Happy Friday! I'm leaving after work to start our vacation, so posts next week may be sporadic. I'm not sure what the wi-fi situation will be like at the place where we're staying, but I'll do my best to stay in touch.
So yesterday I picked up some booze to bring with us on the trip. I was in the supermarket, so on the way out I stopped by the media section and picked up a new book and some magazines for the train ride, too. At the check-out I saw the cashier giving me the side-eye as I loaded two cases of beer and six big bottles of wine onto the conveyer belt, so I joked, "This should get me through the weekend!" and she laughed. I explained that we were vacationing with six adults for a week, and we chatted for a few minutes.
As she scanned my book, she burst out laughing. I had purchased a memoir called "Smashed," about a woman's journey to sobriety through an alcoholic youth. I didn't even realize the irony until she pointed it out. I rule.
ANYWHOOOOOOOOO, on to the stew! It's a small batch this week, and I'm afraid it might be a trifle bitter for some reason. I think some of the ingredients had spoiled, but don't worry, it still tastes fine. So, what have we learned this week?
THIS GUY is a sex fiend.
Apparently he and his skeletal gold-digging wife both had separate lovers for most of their marriage, and Larry's mistress was his wife's sister. Ack! What happened in those girls' childhood to make them crave (or even tolerate) old man cock?
Suck it, Planet Earth!
On Thursday we celebrated Earth Day by dumping tons of crude oil into the Gulf Coast after one of our oil rigs exploded and then sank. This has to be some sort of retaliation for all these earth quakes, floods, hurricanes, volcanic eruptions, wind storms, and bizarre weather, right? Take that, Mother Nature! Don't mess with us humans, yo. We will fuck you up.
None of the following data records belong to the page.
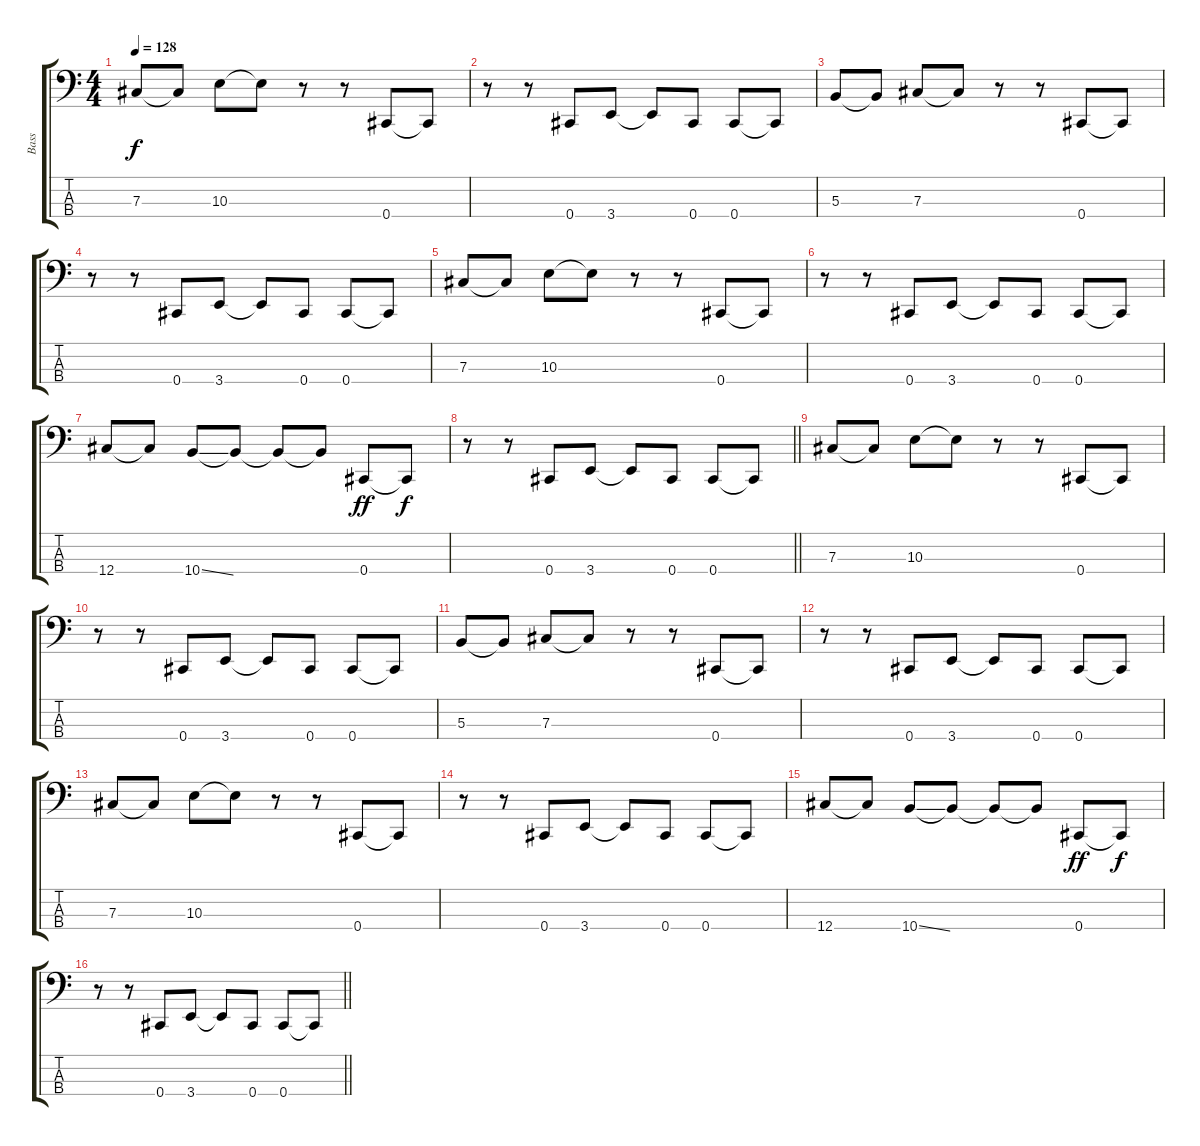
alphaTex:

\track ("Bass" "Bass") {instrument acousticbass}
\staff {score tabs}
\tuning (E2 B1 Gb1 Db1) {hide}
\ts (4 4)
\tempo 128
\clef f4
\ks c
7.3.8{dy f} 7.3{t}.8 10.3.8 10.3{t}.8 r.8 r.8 0.4.8 0.4{t}.8 |
r.8 r.8 0.4.8 3.4.8 3.4{t}.8 0.4.8 0.4.8 0.4{t}.8 |
5.3.8 5.3{t}.8 7.3.8 7.3{t}.8 r.8 r.8 0.4.8 0.4{t}.8 |
r.8 r.8 0.4.8 3.4.8 3.4{t}.8 0.4.8 0.4.8 0.4{t}.8 |
7.3.8 7.3{t}.8 10.3.8 10.3{t}.8 r.8 r.8 0.4.8 0.4{t}.8 |
r.8 r.8 0.4.8 3.4.8 3.4{t}.8 0.4.8 0.4.8 0.4{t}.8 |
12.4.8 12.4{t}.8 10.4{ss}.8 10.4{t}.8 10.4{t}.8 10.4{t}.8 0.4.8{dy ff} 0.4{t}.8{dy f} |
\barLineRight lightlight
r.8 r.8 0.4.8 3.4.8 3.4{t}.8 0.4.8 0.4.8 0.4{t}.8 |
7.3.8 7.3{t}.8 10.3.8 10.3{t}.8 r.8 r.8 0.4.8 0.4{t}.8 |
r.8 r.8 0.4.8 3.4.8 3.4{t}.8 0.4.8 0.4.8 0.4{t}.8 |
5.3.8 5.3{t}.8 7.3.8 7.3{t}.8 r.8 r.8 0.4.8 0.4{t}.8 |
r.8 r.8 0.4.8 3.4.8 3.4{t}.8 0.4.8 0.4.8 0.4{t}.8 |
7.3.8 7.3{t}.8 10.3.8 10.3{t}.8 r.8 r.8 0.4.8 0.4{t}.8 |
r.8 r.8 0.4.8 3.4.8 3.4{t}.8 0.4.8 0.4.8 0.4{t}.8 |
12.4.8 12.4{t}.8 10.4{ss}.8 10.4{t}.8 10.4{t}.8 10.4{t}.8 0.4.8{dy ff} 0.4{t}.8{dy f} |
\barLineRight lightlight
r.8 r.8 0.4.8 3.4.8 3.4{t}.8 0.4.8 0.4.8 0.4{t}.8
(On a serious note: this story bums me out.)
Kim Kardashian sucks.
That's not how you hold a cat, you stupid bitch. Of course PETA was all over her for this picture, and rightfully so. Do us all a favor and stop putting on your pouty "sexy" face for the camera long enough to actually fire your one existing brain cell once in a while, mkay? Actually, while you're doing us favors, just go away.
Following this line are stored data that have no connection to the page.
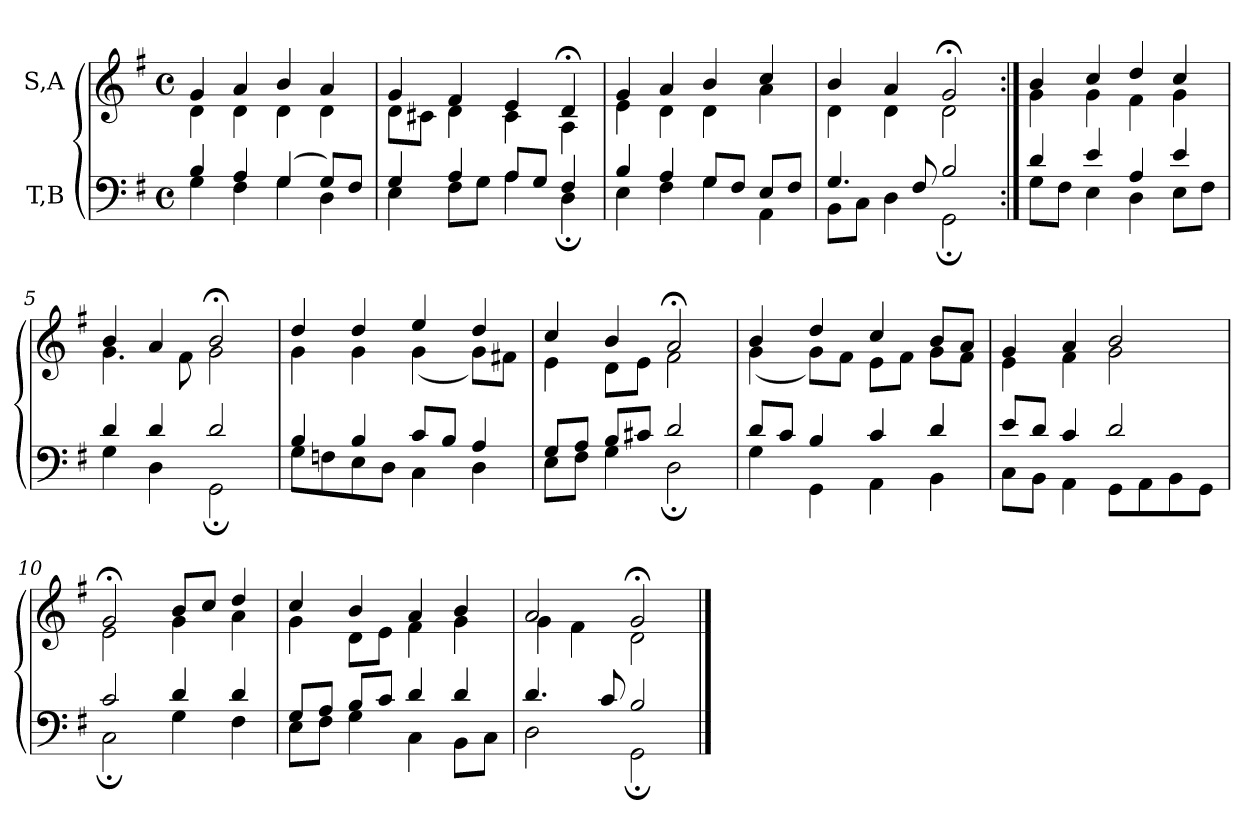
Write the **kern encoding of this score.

**kern	**kern
*part2	*part1
*staff2	*staff1
*I"T,B	*I"S,A
*clefF4	*clefG2
*k[f#]	*k[f#]
*M4/4	*M4/4
*met(c)	*met(c)
=	=
*^	*^
4B	4G	4g	4d
4A	4F#	4a	4d
(>4G	4G	4b	4d
8GL)	4D	4a	4d
8F#J	.	.	.
=1	=1	=1	=1
4G	4E	4g	8dL
.	.	.	8c#XJ
4A	8F#L	4f#	4d
.	8GJ	.	.
8AL	4A	4e	4c#
8GJ	.	.	.
4F#	4D;	4d;<	4A
=2	=2	=2	=2
4B	4E	4g	4e
4A	4F#	4a	4d
8GL	4G	4b	4d
8F#J	.	.	.
8EL	4AA	4cc	4a
8F#J	.	.	.
=3	=3	=3	=3
4.G	8BBL	4b	4d
.	8CJ	.	.
.	4D	4a	4d
8F#	.	.	.
2B	2GG;	2g;<	2d
=4:|!	=4:|!	=4:|!	=4:|!
4d	8GL	4b	4g
.	8F#J	.	.
4e	4E	4cc	4g
4A	4D	4dd	4f#
4e	8EL	4cc	4g
.	8F#J	.	.
=5	=5	=5	=5
4d	4G	4b	4.g
4d	4D	4a	.
.	.	.	8f#
2d	2GG;	2b;<	2g
=6	=6	=6	=6
4B	8GL	4dd	4g
.	8Fn	.	.
4B	8E	4dd	4g
.	8DJ	.	.
8cL	4C	4ee	(<4g
8BJ	.	.	.
4A	4D	4dd	8gL)
.	.	.	8f#XJ
=7	=7	=7	=7
8GL	8EL	4cc	4e
8AJ	8F#J	.	.
8BL	4G	4b	8dL
8c#XJ	.	.	8eJ
2d	2D;	2a;<	2f#
=8	=8	=8	=8
8dL	4G	4b	(<4g
8cJ	.	.	.
4B	4GG	4dd	8gL)
.	.	.	8f#J
4c	4AA	4cc	8eL
.	.	.	8f#J
4d	4BB	8bL	8gL
.	.	8aJ	8f#J
=9	=9	=9	=9
8eL	8CL	4g	4e
8dJ	8BBJ	.	.
4c	4AA	4a	4f#
2d	8GGL	2b	2g
.	8AA	.	.
.	8BB	.	.
.	8GGJ	.	.
=10	=10	=10	=10
2c	2C;	2g;<	2e
4d	4G	8bL	4g
.	.	8ccJ	.
4d	4F#	4dd	4a
=11	=11	=11	=11
8GL	8EL	4cc	4g
8AJ	8F#J	.	.
8BL	4G	4b	8dL
8cJ	.	.	8eJ
4d	4C	4a	4f#
4d	8BBL	4b	4g
.	8CJ	.	.
=12	=12	=12	=12
4.d	2D	2a	4g
.	.	.	4f#
8c	.	.	.
2B	2GG;	2g;<	2d
*v	*v	*	*
*	*v	*v
==	==
*-	*-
Everybody's talking about how much Ke$ha sucked on SNL last weekend.
Wait, did anyone ever claim she was talented? I missed that part. I like that catchy, dance-able song Tik Tok, but then again, I like lots of things that are terrible. (See: Twilight and InStyle magazine.)
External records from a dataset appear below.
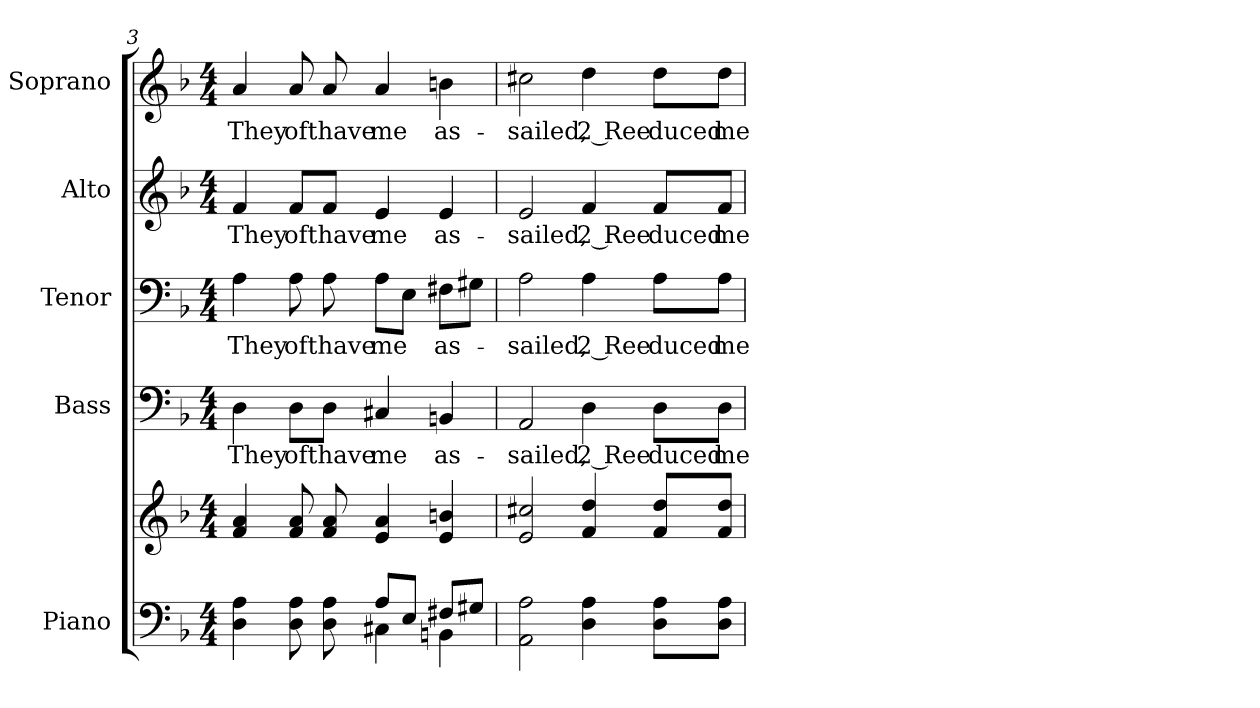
**kern	**kern	**kern	**text	**kern	**text	**kern	**text	**kern	**text
*part5	*part5	*part4	*part4	*part3	*part3	*part2	*part2	*part1	*part1
*staff6	*staff5	*staff4	*staff4	*staff3	*staff3	*staff2	*staff2	*staff1	*staff1
*I"Piano	*	*I"Bass	*	*I"Tenor	*	*I"Alto	*	*I"Soprano	*
*I'Pno.	*	*I'B.	*	*I'T.	*	*I'A.	*	*I'S.	*
!!LO:PB:g=z
*clefF4	*clefG2	*clefF4	*	*clefF4	*	*clefG2	*	*clefG2	*
*k[b-]	*k[b-]	*k[b-]	*	*k[b-]	*	*k[b-]	*	*k[b-]	*
*F:	*F:	*F:	*	*F:	*	*F:	*	*F:	*
*M4/4	*M4/4	*M4/4	*	*M4/4	*	*M4/4	*	*M4/4	*
=3	=3	=3	=3	=3	=3	=3	=3	=3	=3
*^	*	*	*	*	*	*	*	*	*
!	!	!	!	!LO:LY:b:color=#000000	!	!	!	!	!	!
!	!	!	!	!	!	!LO:LY:b:color=#000000	!	!	!	!
!	!	!	!	!	!	!	!	!LO:LY:b:color=#000000	!	!
!	!	!	!	!	!	!	!	!	!	!LO:LY:b:color=#000000
4Di\ 4Ai	2ryy	4fi/ 4ai	4Di\	They	4Ai\	They	4fi/	They	4ai/	They
!	!	!	!	!LO:LY:b:color=#000000	!	!	!	!	!	!
!	!	!	!	!	!	!LO:LY:b:color=#000000	!	!	!	!
!	!	!	!	!	!	!	!	!LO:LY:b:color=#000000	!	!
!	!	!	!	!	!	!	!	!	!	!LO:LY:b:color=#000000
8Di\ 8Ai	.	8fi/ 8ai	8Di\L	oft	8Ai\	oft	8fi/L	oft	8ai/	oft
!	!	!	!	!LO:LY:b:color=#000000	!	!	!	!	!	!
!	!	!	!	!	!	!LO:LY:b:color=#000000	!	!	!	!
!	!	!	!	!	!	!	!	!LO:LY:b:color=#000000	!	!
!	!	!	!	!	!	!	!	!	!	!LO:LY:b:color=#000000
8Di\ 8Ai	.	8fi/ 8ai	8Di\J	have	8Ai\	have	8fi/J	have	8ai/	have
!	!	!	!	!LO:LY:b:color=#000000	!	!	!	!	!	!
!	!	!	!	!	!	!LO:LY:b:color=#000000	!	!	!	!
!	!	!	!	!	!	!	!	!LO:LY:b:color=#000000	!	!
!	!	!	!	!	!	!	!	!	!	!LO:LY:b:color=#000000
8Ai/L	4C#Xi\	4ei/ 4ai	4C#Xi/	me	8Ai\L	me	4ei/	me	4ai/	me
8Ei/J	.	.	.	.	8Ei\J	.	.	.	.	.
!	!	!	!	!LO:LY:b:color=#000000	!	!	!	!	!	!
!	!	!	!	!	!	!LO:LY:b:color=#000000	!	!	!	!
!	!	!	!	!	!	!	!	!LO:LY:b:color=#000000	!	!
!	!	!	!	!	!	!	!	!	!	!LO:LY:b:color=#000000
8F#Xi/L	4BBni\	4ei/ 4bni	4BBni/	as-	8F#Xi\L	as-	4ei/	as-	4bni\	as-
8G#Xi/J	.	.	.	.	8G#Xi\J	.	.	.	.	.
*v	*v	*	*	*	*	*	*	*	*	*
=4	=4	=4	=4	=4	=4	=4	=4	=4	=4
!	!	!	!LO:LY:b:color=#000000	!	!	!	!	!	!
!	!	!	!	!	!LO:LY:b:color=#000000	!	!	!	!
!	!	!	!	!	!	!	!LO:LY:b:color=#000000	!	!
!	!	!	!	!	!	!	!	!	!LO:LY:b:color=#000000
2AAi\ 2Ai	2ei/ 2cc#Xi	2AAi/	-sailed,	2Ai\	-sailed,	2ei/	-sailed,	2cc#Xi\	-sailed,
!	!	!	!LO:LY:b:color=#000000	!	!	!	!	!	!
!	!	!	!	!	!LO:LY:b:color=#000000	!	!	!	!
!	!	!	!	!	!	!	!LO:LY:b:color=#000000	!	!
!	!	!	!	!	!	!	!	!	!LO:LY:b:color=#000000
4Di\ 4Ai	4fi/ 4ddi	4Di\	2 Ree	4Ai\	2 Ree	4fi/	2 Ree	4ddi\	2 Ree
!	!	!	!LO:LY:b:color=#000000	!	!	!	!	!	!
!	!	!	!	!	!LO:LY:b:color=#000000	!	!	!	!
!	!	!	!	!	!	!	!LO:LY:b:color=#000000	!	!
!	!	!	!	!	!	!	!	!	!LO:LY:b:color=#000000
8Di\ 8AiL	8fi/ 8ddiL	8Di\L	duced	8Ai\L	duced	8fi/L	duced	8ddi\L	duced
!	!	!	!LO:LY:b:color=#000000	!	!	!	!	!	!
!	!	!	!	!	!LO:LY:b:color=#000000	!	!	!	!
!	!	!	!	!	!	!	!LO:LY:b:color=#000000	!	!
!	!	!	!	!	!	!	!	!	!LO:LY:b:color=#000000
8Di\ 8AiJ	8fi/ 8ddiJ	8Di\J	me	8Ai\J	me	8fi/J	me	8ddi\J	me
=	=	=	=	=	=	=	=	=	=
*-	*-	*-	*-	*-	*-	*-	*-	*-	*-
TMI Fall-Out I have a hot double date with Elliott & his wife Lori this weekend, and thanks to yesterday's TMI story, at least one of them will be thinking about my hairless hoo-ha while we dine. Fan-friggin-tastic! It's all part of my evil plan to insert inappropriate thoughts into the heads of all of my friends, one post at a time....
**evil laughter**
And yes... I will get Elliott liquored up and take pictures, don't you worry!